(Saved entries)
- - - - - - -

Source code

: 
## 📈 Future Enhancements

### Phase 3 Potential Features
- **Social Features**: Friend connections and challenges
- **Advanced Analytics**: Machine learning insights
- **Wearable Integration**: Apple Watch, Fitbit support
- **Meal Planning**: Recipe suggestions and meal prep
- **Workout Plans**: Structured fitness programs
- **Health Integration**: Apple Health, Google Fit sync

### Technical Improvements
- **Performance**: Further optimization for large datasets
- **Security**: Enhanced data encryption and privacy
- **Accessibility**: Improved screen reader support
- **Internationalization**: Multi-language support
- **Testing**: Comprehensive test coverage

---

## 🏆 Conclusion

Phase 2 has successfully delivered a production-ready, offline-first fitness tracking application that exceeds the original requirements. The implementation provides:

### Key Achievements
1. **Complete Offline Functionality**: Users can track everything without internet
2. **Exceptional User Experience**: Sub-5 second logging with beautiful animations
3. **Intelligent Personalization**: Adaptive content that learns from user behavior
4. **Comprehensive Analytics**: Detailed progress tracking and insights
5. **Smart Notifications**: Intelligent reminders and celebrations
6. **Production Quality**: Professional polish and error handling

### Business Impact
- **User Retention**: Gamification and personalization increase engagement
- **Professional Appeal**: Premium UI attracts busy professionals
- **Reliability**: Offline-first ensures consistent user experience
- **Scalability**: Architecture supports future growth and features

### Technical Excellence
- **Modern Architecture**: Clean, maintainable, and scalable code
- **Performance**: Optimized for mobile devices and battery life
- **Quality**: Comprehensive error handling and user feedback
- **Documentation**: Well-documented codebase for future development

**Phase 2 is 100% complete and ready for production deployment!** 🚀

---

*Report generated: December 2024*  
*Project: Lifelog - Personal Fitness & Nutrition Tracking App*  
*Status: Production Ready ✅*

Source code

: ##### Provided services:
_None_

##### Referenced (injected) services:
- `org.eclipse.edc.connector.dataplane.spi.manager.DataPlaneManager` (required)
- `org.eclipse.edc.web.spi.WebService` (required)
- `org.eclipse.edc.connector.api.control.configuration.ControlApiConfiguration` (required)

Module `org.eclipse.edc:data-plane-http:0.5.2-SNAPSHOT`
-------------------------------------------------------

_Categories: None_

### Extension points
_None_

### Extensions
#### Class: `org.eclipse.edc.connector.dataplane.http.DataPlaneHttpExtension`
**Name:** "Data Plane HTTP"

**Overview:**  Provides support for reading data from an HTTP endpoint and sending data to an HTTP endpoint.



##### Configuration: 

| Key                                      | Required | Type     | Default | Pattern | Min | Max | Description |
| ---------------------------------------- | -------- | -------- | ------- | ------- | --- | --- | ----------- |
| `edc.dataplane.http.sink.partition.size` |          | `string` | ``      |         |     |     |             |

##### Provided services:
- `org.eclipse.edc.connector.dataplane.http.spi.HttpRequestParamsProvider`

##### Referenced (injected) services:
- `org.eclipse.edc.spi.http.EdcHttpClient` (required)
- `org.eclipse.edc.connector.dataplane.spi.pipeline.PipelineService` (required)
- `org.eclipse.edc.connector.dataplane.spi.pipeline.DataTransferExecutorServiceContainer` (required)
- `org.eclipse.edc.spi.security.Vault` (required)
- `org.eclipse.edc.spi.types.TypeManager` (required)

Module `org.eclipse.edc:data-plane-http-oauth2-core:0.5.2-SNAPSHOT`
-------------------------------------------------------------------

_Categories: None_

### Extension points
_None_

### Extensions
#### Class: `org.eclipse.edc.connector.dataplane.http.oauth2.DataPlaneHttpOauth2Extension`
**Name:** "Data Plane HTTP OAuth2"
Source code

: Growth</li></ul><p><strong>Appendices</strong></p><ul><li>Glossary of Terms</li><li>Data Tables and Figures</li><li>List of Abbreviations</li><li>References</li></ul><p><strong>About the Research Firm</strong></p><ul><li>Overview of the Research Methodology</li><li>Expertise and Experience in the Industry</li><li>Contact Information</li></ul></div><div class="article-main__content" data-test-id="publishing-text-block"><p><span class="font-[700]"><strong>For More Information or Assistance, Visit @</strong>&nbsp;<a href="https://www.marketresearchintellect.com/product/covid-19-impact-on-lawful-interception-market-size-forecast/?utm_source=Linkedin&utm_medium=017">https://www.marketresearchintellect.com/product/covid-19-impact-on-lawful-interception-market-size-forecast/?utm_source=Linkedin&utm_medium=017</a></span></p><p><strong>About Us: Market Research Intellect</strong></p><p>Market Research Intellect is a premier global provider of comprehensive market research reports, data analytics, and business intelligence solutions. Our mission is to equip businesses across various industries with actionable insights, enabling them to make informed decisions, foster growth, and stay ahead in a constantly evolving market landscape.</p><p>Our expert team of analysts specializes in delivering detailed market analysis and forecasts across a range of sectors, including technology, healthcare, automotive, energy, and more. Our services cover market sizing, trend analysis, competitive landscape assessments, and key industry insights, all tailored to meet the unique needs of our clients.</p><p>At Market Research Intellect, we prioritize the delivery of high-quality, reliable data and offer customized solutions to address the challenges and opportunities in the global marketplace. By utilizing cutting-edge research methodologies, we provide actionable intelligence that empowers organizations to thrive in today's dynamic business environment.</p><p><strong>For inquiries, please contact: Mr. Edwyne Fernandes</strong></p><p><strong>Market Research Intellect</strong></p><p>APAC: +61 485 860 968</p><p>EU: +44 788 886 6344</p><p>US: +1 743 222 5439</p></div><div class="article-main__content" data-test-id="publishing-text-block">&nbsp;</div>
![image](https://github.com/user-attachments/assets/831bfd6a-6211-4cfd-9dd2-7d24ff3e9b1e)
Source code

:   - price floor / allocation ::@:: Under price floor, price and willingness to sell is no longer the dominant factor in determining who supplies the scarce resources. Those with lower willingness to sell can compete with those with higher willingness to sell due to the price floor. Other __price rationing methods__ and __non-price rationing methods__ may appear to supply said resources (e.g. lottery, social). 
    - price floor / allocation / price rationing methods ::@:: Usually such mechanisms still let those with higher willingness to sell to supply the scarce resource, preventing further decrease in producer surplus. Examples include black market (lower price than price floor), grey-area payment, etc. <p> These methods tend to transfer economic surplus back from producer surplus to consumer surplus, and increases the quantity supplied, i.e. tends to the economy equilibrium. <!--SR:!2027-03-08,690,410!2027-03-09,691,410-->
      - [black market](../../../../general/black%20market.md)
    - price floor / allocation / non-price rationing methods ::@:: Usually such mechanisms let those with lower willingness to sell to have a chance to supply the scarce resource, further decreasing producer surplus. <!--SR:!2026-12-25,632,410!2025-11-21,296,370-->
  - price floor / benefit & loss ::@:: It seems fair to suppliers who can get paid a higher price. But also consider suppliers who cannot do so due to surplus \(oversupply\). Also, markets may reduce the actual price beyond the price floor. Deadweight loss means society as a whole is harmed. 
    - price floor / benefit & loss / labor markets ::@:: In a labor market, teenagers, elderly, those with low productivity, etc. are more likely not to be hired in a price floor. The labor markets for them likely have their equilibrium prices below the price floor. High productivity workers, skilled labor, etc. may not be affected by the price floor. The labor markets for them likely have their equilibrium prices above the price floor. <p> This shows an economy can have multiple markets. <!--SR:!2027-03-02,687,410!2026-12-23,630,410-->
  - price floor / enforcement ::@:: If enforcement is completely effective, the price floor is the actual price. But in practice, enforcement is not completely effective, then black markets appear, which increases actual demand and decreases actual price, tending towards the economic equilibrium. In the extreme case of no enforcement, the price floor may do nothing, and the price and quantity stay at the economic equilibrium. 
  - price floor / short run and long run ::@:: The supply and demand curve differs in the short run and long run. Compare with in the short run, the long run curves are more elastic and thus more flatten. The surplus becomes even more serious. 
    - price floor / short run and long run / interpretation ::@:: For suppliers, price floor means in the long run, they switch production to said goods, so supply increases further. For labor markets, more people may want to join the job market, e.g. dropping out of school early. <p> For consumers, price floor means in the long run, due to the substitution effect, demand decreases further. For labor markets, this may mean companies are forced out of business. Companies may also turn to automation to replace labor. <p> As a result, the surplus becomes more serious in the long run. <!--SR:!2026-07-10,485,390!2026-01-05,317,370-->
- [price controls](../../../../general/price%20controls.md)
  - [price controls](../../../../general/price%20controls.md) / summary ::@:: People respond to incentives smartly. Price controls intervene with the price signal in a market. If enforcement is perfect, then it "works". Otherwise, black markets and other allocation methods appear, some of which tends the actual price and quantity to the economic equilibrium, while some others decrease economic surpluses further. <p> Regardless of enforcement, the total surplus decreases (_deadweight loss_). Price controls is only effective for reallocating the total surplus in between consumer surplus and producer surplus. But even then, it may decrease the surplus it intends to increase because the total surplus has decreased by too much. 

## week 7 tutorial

- - - - - - -

Copy each line of the data that contains the word "Professional".

▶ **Exercise answer**
6. **Production Quality**: Professional polish and error handling
- **Professional Appeal**: Premium UI attracts busy professionals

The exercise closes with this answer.